Rennick takes the opening, his powerful maw closing around Merritt’s throat. At the same time, Mom’s hands slip off the wheel and her head lolls at her shoulders. The madness-induced fight drains out of the silver wolf’s body, dark red blood staining his fur. I see the moment Merritt goes completely still, and the station wagon breaks through the guardrail and disappears into the ravine below.
Merritt’s borrowed years expire in that moment.
And my mother’s sacrifice is paid in full.
I can’t see her anymore—can’t see much of anything anymore.
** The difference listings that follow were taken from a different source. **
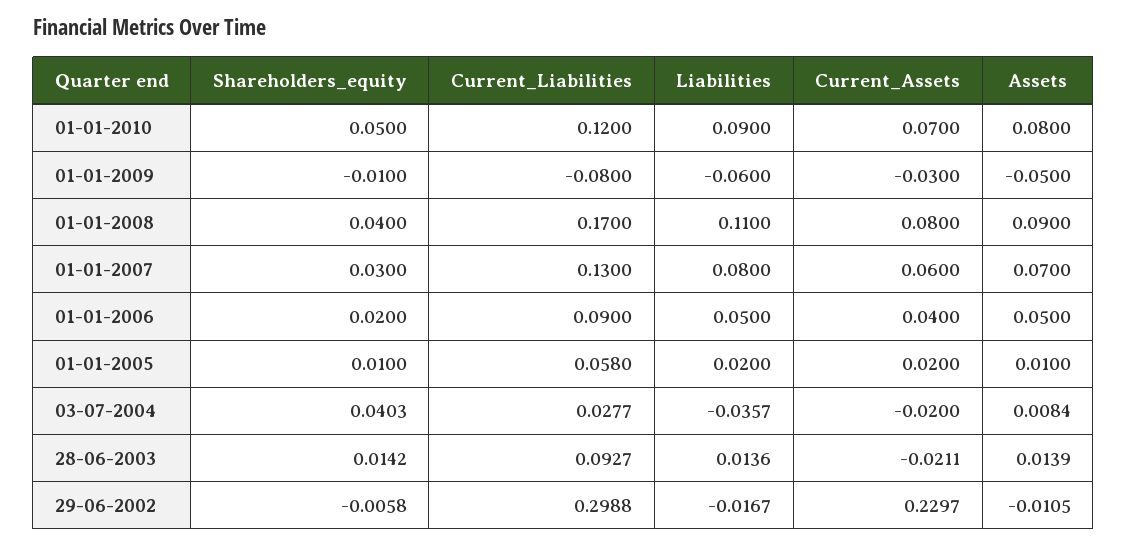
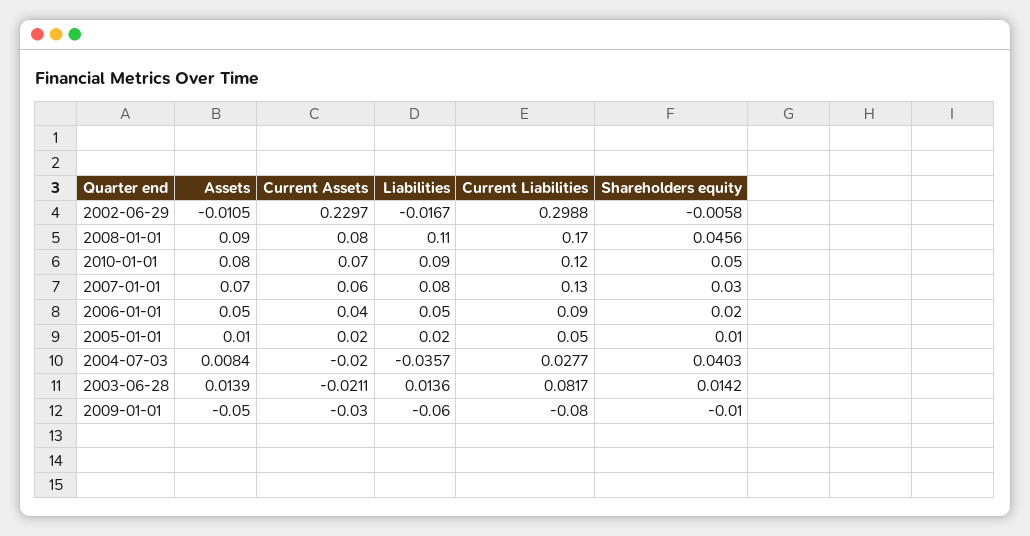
  {
    "Shareholders_equity": {
      "01-01-2010": 0.05,
      "01-01-2009": -0.01,
-     "01-01-2008": 0.04,
+     "01-01-2008": 0.0456,
      "01-01-2007": 0.03,
      "01-01-2006": 0.02,
      "01-01-2005": 0.01,
      "03-07-2004": 0.0403,
      "28-06-2003": 0.0142,
      "29-06-2002": -0.0058
    },
    "Current_Liabilities": {
      "01-01-2010": 0.12,
      "01-01-2009": -0.08,
      "01-01-2008": 0.17,
      "01-01-2007": 0.13,
      "01-01-2006": 0.09,
-     "01-01-2005": 0.058,
+     "01-01-2005": 0.05,
      "03-07-2004": 0.0277,
-     "28-06-2003": 0.0927,
+     "28-06-2003": 0.0817,
      "29-06-2002": 0.2988
    },
    "Liabilities": {
      "01-01-2010": 0.09,
      "01-01-2009": -0.06,
      "01-01-2008": 0.11,
      "01-01-2007": 0.08,
      "01-01-2006": 0.05,
      "01-01-2005": 0.02,
      "03-07-2004": -0.0357,
      "28-06-2003": 0.0136,
      "29-06-2002": -0.0167
    },
    "Current_Assets": {
      "01-01-2010": 0.07,
      "01-01-2009": -0.03,
      "01-01-2008": 0.08,
      "01-01-2007": 0.06,
      "01-01-2006": 0.04,
      "01-01-2005": 0.02,
      "03-07-2004": -0.02,
      "28-06-2003": -0.0211,
      "29-06-2002": 0.2297
    },
    "Assets": {
      "01-01-2010": 0.08,
      "01-01-2009": -0.05,
      "01-01-2008": 0.09,
      "01-01-2007": 0.07,
      "01-01-2006": 0.05,
      "01-01-2005": 0.01,
      "03-07-2004": 0.0084,
      "28-06-2003": 0.0139,
      "29-06-2002": -0.0105
    }
  }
There’s only blurry shapes in the staticky darkness closing in around me.
But I can hear her.
She speaks close enough I can feel the brush of air against my ear, and yet Mom sounds like she’s a hundred feet away, her voice echoing to cover the inconceivable distance.
“I left this world knowing you would never be alone—he was out there the whole time, waiting for you to return to him. That’s why your bond was the final key. Once it was made whole, I knew he would place himself between you and every shadow.” A warmth brushes my cheek, the faintest ghost of a kiss, achingly real. “I love you, my daughter, but it’s time I gave you back to him. I’ve kept you apart long enough.”
I come back to my body all at once, gasping, lungs burning, my head screaming like everything inside it has been violently rearranged and my insides were used as a fucking jump rope. I feel wrong, forced back into my skin without warning. My dry eyes are open—I think—but the nest is a haze. The fairy lights I’d strung up the other day just a mess of bright blurs above me. There’s a heavy, steady warmth at my back, an arm possibly banded around my middle too. Any attempt to investigate the presence is stolen when my stomach revolts violently, and I barely turn on my side in time before I start retching.
Distantly, I’m aware of my omega nature weeping a mournful tune as I soil the nest, but I can’t bring myself to care.
“Noa.”
Hands are on my back. One of them sweeps up the long, tangled strands of my hair, keeping them out of the danger zone and the other begins to rub slow circles into my spine, grounding me while I dry heave until I have nothing left. And then keep going anyway.